Burrowing owls are present in North America, and breed across the grassland regions of southern Alberta, Saskatchewan and Manitoba. They occur in all states west of the Mississippi Valley, breed south through the western and mid-western States. A separate subspecies is found in Florida and the Caribbean Islands. They extend south into Mexico, Central America and South America but populations have declined in many areas due to human-caused habitat loss or alteration. Birds from the northern part of the U.S. and Canada are migratory.
The majority of burrowing owls in Canada breed in the prairie provinces of Alberta and Saskatchewan with only occasional sightings in Manitoba. Occasional wild returns also occur into British Columbia but today, most of the owls are from captive release birds and their offspring. A few birds return each year to the breeding grounds and the numbers are growing.
United States Distribution:
From western Minnesota and Iowa south to northern Texas and west to California. Today, its range is considerably smaller, particularly in the east. It is now absent from Minnesota, Iowa, the eastern parts of the Dakotas, and south to central Oklahoma and central Texas.
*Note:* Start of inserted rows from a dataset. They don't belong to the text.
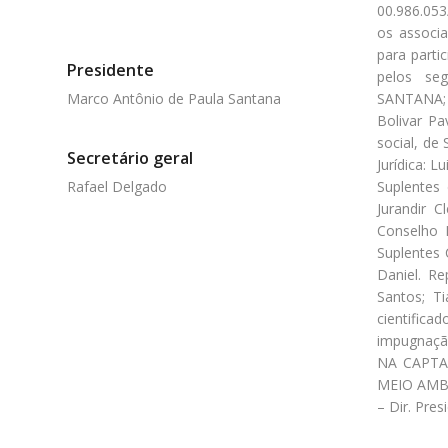
00.986.053
os associ
para parti
Presidente
pelos se
Marco Antônio de Paula Santana
SANTANA; 
Bolivar Pa
social, de
Secretário geral
Jurídica: 
Rafael Delgado
Suplentes 
Jurandir C
Conselho F
Suplentes 
Daniel. R
Santos; T
cientifica
impugnaçã
NA CAPTA
MEIO AMBI
– Dir. Pres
BC Distribution Historically:
Burrowing owls in British Columbia bred mainly in the Okanagan-Similkameen and south Thompson basins: Osoyoos, Oliver, Penticton, White Lake, Coldstream, Okanagan Landing, Knutsford, Savona, Kamloops, Douglas Lake and Lulu Island in the Fraser Delta. Occasional records exist over a slightly wider area in southern British Columbia: east to the Kootenay River valley, north to Horsefly in the interior, and north to Comox on the coast.
BC Range Today:
Captive breeding and release program is centred in the Nicola Valley (low, medium and high elevation grasslands), extending from Nicola Lake north, Beresford area. Additional release areas near Kamloops, Lac du Bois grasslands. Migratory returns include these regions and south Okanagan Valley including Oliver, Osoyoos areas.